Publicado em 2025-05-18 20:02:37
O povo votou. As televisões encheram-se de gráficos, sorrisos postiços e frases feitas como “vitória clara” ou “derrota honrosa”. Mas no fundo, todos sabem que mais uma vez não se escolheu um rumo, apenas se rodaram as peças do xadrez da ilusão.
Luís Montenegro — esse nome que parece ter saído de um romance de intriga jugoslava — será, ao que tudo indica, o próximo Primeiro-Ministro. Subiu ao poder não porque o país acredita nele, mas porque os outros tombaram por cansaço, escândalo ou desilusão. É como aquele último pastel de nata no tabuleiro: não é o melhor, mas é o que sobrou.
Mas quem é Montenegro, afinal?
Um homem com pose de estadista, sorriso de quem sabe demais e um passado que não cabe numa folha A4. As ligações a empresas de obras públicas, os negócios paralelos, os silêncios cúmplices... tudo isso se acumulou como lixo debaixo do tapete vermelho do Parlamento.
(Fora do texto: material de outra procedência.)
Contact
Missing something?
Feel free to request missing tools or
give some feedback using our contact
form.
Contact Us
Mas como vivemos num país de memória seletiva e justiça em slow-motion, ele continua, impávido e sereno, a ser “legítimo”.
Afinal, o que é a legitimidade em Portugal?
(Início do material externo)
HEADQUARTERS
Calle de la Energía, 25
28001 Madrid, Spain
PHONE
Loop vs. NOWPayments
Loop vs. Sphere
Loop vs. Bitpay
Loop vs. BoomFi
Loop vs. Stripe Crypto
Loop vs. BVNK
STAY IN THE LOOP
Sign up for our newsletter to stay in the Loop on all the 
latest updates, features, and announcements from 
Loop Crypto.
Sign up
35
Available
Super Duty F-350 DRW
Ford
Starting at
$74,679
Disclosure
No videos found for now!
É um jogo de palavras, embrulhado em votos, alimentado por comentadores e chancelado por um Presidente da República que mais parece um figurante com agenda própria. A legitimidade, por cá, não nasce da verdade, mas da ausência de alternativa — uma espécie de democracia por falta de comparência.
O sistema partidário está doente. Terminal. Os partidos já não representam ideias, representam interesses. Já não têm visões, têm contratos. Já não defendem o povo, defendem o que resta do poder que lhes escapou entre os dedos sujos de favores e nomeações.
E o povo, esse herói trágico, anda às voltas no labirinto do “voto útil”, do “menos mau”, do “é o que há”. Uns refugiam-se na abstenção, outros no grito radical, e alguns continuam a votar como quem vai ao talho pedir fiado — com esperança e vergonha ao mesmo tempo.
Montenegro será primeiro-ministro.
Mas será também o retrato fiel do regime: um produto reciclado, cheio de etiquetas suspeitas, mas ainda assim exposto na prateleira da “governabilidade”.
Talvez governe com o Chega — essa criação monstruosa do próprio sistema — ou com os fantasmas do centrão. Talvez se mantenha à tona, entre crises e cortes, discursos e encenações.
Mas uma coisa é certa: nenhum país se ergue com base em jogos de sombras e políticos em segunda mão.
E enquanto isso, os jovens emigram, os velhos desesperam, os hospitais colapsam e o Parlamento… continua em obras — morais.
Artigo de Francisco Gonçalves com a colaboração de Augustus Veritas.
Imagem cortesia de OpenAI (c)
Nota sobre estas eleições:
"O PS é o grande derrotado destas eleições — não por falta de votos, mas por excesso de arrogância. Durante anos impuseram-se como os senhores do Estado, confundindo governo com propriedade privada e alternância com ameaça. Ignoraram o povo, abafaram os escândalos, tomaram as instituições como suas e desvalorizaram qualquer voz crítica. Agora, que engulam o amargo da derrota e aprendam que a hegemonia imposta tem prazo de validade. Portugal não é deles — nunca foi."